Unless your name is Rick Ferri. Then it's great. You can get a whole website full of folks that mention your name everytime someone asks about seeking professional help. I just did a little browsing over there and in two of three threads I looked at someone mentioned Rick's name and suggested the person contact him. [/quote]
This is actually an issue that I think would amount to a Compliance nightmare. Mainly because of the restriction on use of client testimonials under the Investment Adviser's Act. Of course, the arguement can be made that it is a third party website, the testimonials are unsolicited, and Rick Ferris has no control over what is posted. However, and I would be interested to see how the SEC would interpret this, Rick Ferris does either directly or indirectly control the content of these posts in cooperation with the two mods Mel and Taylor. If anything is posted that is negative of Ferris, it is automatically removed. If the same poster does it again, then they are banned.
I asked a simple question concerning the use of a more expensive Custodian (if fees are such a big deal, then why do it?) - and was banned. If Rick actually had a real compliance program in place, he would know this and would most likely end the practice (or the appearance) - additionally he would lay off the referencing of specific-past recommendations in his posts and Forbes "articles."
At what point does it become an extension of Rick's business? Seems like many threads have some link to Rick's advisory business, an article he wrote, or some other mention if him. If he does indeed have the kind of influence over the moderators you suggested, couldn't it be construed that he has stopped being just a participant on a third party website and actually a part of the third party?
At that point, I think it could become dicey. If you have the ability to filter what gets said about you and your firm, keeping the good, deleting the bad, then your compliance officer should probably become involved.
I know that if Jones figured out that I was giving someone financial advice over the internet, I'd more than likely have the keys to my office ripped out of my hands before I can blink. It would certainly involve many a not-so-nice conversation with some very influential compliance folks.
Maybe it's just a difference between being an RIA and being an FA. Maybe the rules aren't as strict as an RIA. Maybe one of you RIA guys can speak up and let us know.
It's not that the rules aren't as strict, it's that when you run an RIA, no one is FORCING you to be ethical and legal. So if you aren't, it might not happen until the SEC comes knocking.
IMHO RIA's show who REALLY does what's best for the client with less conflicts.
If all you are doing is indexing then you should go to fee only financial planning.

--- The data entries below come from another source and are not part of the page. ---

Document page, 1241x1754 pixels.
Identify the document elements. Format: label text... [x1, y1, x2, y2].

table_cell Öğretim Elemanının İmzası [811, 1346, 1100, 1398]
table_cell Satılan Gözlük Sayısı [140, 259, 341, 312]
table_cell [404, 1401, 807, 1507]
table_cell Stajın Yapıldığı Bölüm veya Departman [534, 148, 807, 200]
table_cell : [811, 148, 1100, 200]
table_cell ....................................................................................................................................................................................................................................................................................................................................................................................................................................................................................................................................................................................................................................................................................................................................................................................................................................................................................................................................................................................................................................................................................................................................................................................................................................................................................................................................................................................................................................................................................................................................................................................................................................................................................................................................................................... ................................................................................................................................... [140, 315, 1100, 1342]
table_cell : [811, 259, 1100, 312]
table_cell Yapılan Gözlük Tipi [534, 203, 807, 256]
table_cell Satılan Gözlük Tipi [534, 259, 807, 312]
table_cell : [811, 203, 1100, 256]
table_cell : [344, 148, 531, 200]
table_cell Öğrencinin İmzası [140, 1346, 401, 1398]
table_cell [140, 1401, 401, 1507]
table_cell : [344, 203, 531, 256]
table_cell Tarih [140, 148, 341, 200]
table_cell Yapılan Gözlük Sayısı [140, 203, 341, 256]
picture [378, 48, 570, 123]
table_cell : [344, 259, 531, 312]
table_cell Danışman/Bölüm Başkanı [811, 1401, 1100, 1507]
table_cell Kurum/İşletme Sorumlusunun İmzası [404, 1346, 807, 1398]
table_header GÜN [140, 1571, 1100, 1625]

Otherwise, you have no business charging fees based on AUM. Leave it to the advisors that have a strategy to buy and sell stocks, etfs, etc…Indexing, buy, and forget is not a strategy, it only benefits the purveyors of index funds and advisors that charge fees for sitting on assets.
Well, a 0.25% AUM fee, for a 50-50 portfolio ($1 million plus) that includes Vanguard funds and ETFs, DFA, and TIAA-CREF. By the way, the portfolio ER is 0.18%. Schwab is the custodian, and the infrequent trades are $8 each. I get a meticulous accounting of every penny of the AUM fee.
For a total of 0.43%, I think I have a very good deal.